Margarete Hülsendeger
publicado em 01/11/2010
A amizade é um meio de nos isolarmos da humanidade cultivando algumas pessoas.
Carlos Drummond de Andrade
O conceito de amizade sempre me pareceu claro e pouco sujeito a controvérsias. Assim pensava até o dia que tive de explicar ao meu filho de 17 anos o seu significado.
Tudo começou com uma proposta de redação dada por seu professor de Língua Portuguesa. O objetivo era escrever sobre o sentido da amizade nesses tempos de acesso liberado a diferentes meios de comunicação. Para facilitar a escrita – e também servir de inspiração –, foram oferecidos trechos de músicas, citações de filósofos e poemas.
Qual não foi a minha surpresa quando meu filho adolescente pediu – ou melhor, implorou – ajuda na tarefa, pois não tinha a mínima ideia de como começar. Deixando claro que a redação deveria ser escrita por ele – e somente por ele –, propus que, antes de escrever, nós dois apenas conversássemos sobre o assunto. Assim, o primeiro passo foi questioná-lo sobre o que ele entendia por amizade. Nova surpresa. Sua resposta foi um curto e objetivo “não sei”.
“Como, não sabe?!”, perguntei. “Você não tem amigos? Você não é amigo? Então, o que isso representa na sua vida?”, voltei a perguntar. O silêncio foi a sua resposta. A expressão em seu rosto também não deixava dúvidas: ele, realmente, não sabia do que eu estava falando.
Estranho. Meu filho, assim como quase a totalidade dos adolescentes do planeta, conhece e utiliza (muito!) as diferentes ferramentas de comunicação da internet: orkut, MSN, e-mail, facebook, twitter, entre outros. Esses são locais onde sabidamente (assim pensava eu!) relações de amizade são construídas. No entanto, tinha diante de mim um adolescente típico que não sabia verbalizar os significados desses relacionamentos em sua vida.

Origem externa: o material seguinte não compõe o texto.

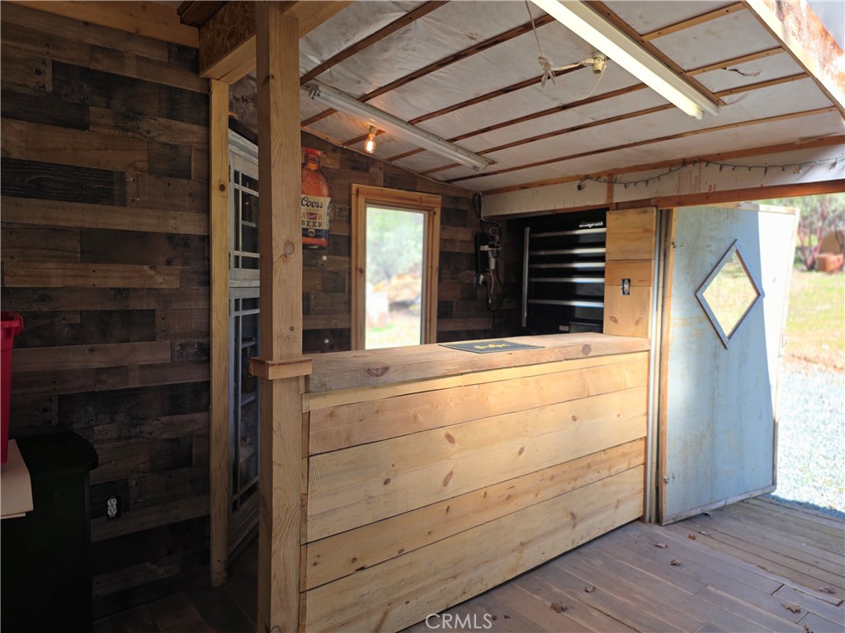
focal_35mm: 23
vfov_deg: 58.9
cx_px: 422
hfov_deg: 73.9
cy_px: 316
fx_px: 561
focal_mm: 6.25
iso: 16
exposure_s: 1/120
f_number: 1.7
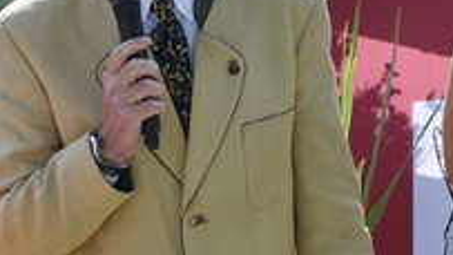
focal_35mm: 741
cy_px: 70
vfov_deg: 1.6
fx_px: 8897
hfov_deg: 2.9
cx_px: 245
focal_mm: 150
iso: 200
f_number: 5.6
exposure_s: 1/500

Respirando fundo, fiz o que se espera de uma boa mãe: procurei ajudá-lo. Primeiro expus, de forma clara e didática, o significado da amizade para mim. Não tive vergonha de usar termos batidos como companheirismo, respeito e empatia. Expliquei que os amigos são todas aquelas pessoas que, nos momentos de necessidade, ficam do nosso lado, ouvindo nossas lamentações e nos apoiando incondicionalmente. Esclareci também que os verdadeiros amigos não têm medo de nos dizer a verdade e, mesmo conhecendo nossos defeitos e fragilidades, continuam do nosso lado. Disse ainda que a estrofe da canção de Milton Nascimento – Amigo é coisa para se guardar no lado esquerdo do peito, mesmo que o tempo e a distância digam “não”–, fora uma maneira encontrada pelo artista para homenagear aqueles que, de alguma forma, em algum momento de sua vida, haviam feito a diferença.
Meu filho ouviu todos os meus argumentos e explicações em silêncio. Quando terminei, quis saber não só o que ele achava, mas se ele agora tinha entendido o significado da amizade. Sua resposta, novamente, não se fez esperar: “Mãe, não tenho nada sequer parecido com isso e acho que ninguém que eu conheço tem”. “Como é possível?!”, perguntei assustada.
Segundo ele, hoje o significado da amizade é bem diferente. As redes de relacionamento da internet não são utilizadas para encontrar ou fazer amigos. Elas, na verdade, servem, na sua maioria, para permitir que as pessoas apenas sejam vistas. As relações são frágeis e, consequentemente, efêmeras, baseadas em interesses superficiais e, portanto, ao sabor da moda vigente no momento. Quem era louco ou corajoso o suficiente para fazer alguma confidência ou buscar algum tipo de apoio nesses grupos estava correndo o risco de se expor ao ridículo.
Confesso: fiquei muito triste. Não é fácil ouvir o filho de 17 anos dizer que a amizade, como eu a compreendo, está difícil, quase impossível, de encontrar. “E você como lida com isso?”, quis saber. “Mãe, não esquenta, esse é o meu mundo e para mim isso é normal”, foi a sua resposta.
Dessa vez quem ficou em silêncio fui eu. De que adiantava insistir no assunto se, segundo ele, nossos mundos eram tão diferentes? Como mãe, me cabe apenas apoiar e ajudar, rezando para que nesse novo mundo, construído por essa nova geração, ainda possa existir espaço para a amizade, mesmo que o seu significado seja tão diferente do meu.
E a redação foi feita? Sim. Depois de quase quatro horas de discussão (Juro! Foram mesmo quase quatro horas!) eu, finalmente, o aconselhei a escrever sobre o que ele havia me contado. Afinal, assim como a vida (e as amizades), o texto era dele, não meu.